◆ **WHAT THIS TASK INVOLVES**
Pull out every line with the word "Most" from the entries below.

◆ **LISTED RECORDS**

########

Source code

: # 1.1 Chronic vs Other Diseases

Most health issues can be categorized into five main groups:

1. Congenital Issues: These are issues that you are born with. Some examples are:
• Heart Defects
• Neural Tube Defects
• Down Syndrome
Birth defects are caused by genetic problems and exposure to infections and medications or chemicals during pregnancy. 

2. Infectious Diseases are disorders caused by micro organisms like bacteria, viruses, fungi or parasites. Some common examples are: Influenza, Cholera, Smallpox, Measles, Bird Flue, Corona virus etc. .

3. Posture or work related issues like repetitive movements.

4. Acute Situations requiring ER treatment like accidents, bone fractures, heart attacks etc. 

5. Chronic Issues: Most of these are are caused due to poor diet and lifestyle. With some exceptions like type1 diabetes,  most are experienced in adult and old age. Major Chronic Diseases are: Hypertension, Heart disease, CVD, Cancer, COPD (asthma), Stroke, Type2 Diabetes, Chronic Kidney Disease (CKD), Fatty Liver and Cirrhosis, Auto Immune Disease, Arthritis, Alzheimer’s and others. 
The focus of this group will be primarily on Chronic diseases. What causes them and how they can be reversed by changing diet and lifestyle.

########

◆ **ANSWER TO THIS TASK**
Most health issues can be categorized into five main groups:
5. Chronic Issues: Most of these are are caused due to poor diet and lifestyle. With some exceptions like type1 diabetes,  most are experienced in adult and old age. Major Chronic Diseases are: Hypertension, Heart disease, CVD, Cancer, COPD (asthma), Stroke, Type2 Diabetes, Chronic Kidney Disease (CKD), Fatty Liver and Cirrhosis, Auto Immune Disease, Arthritis, Alzheimer’s and others. 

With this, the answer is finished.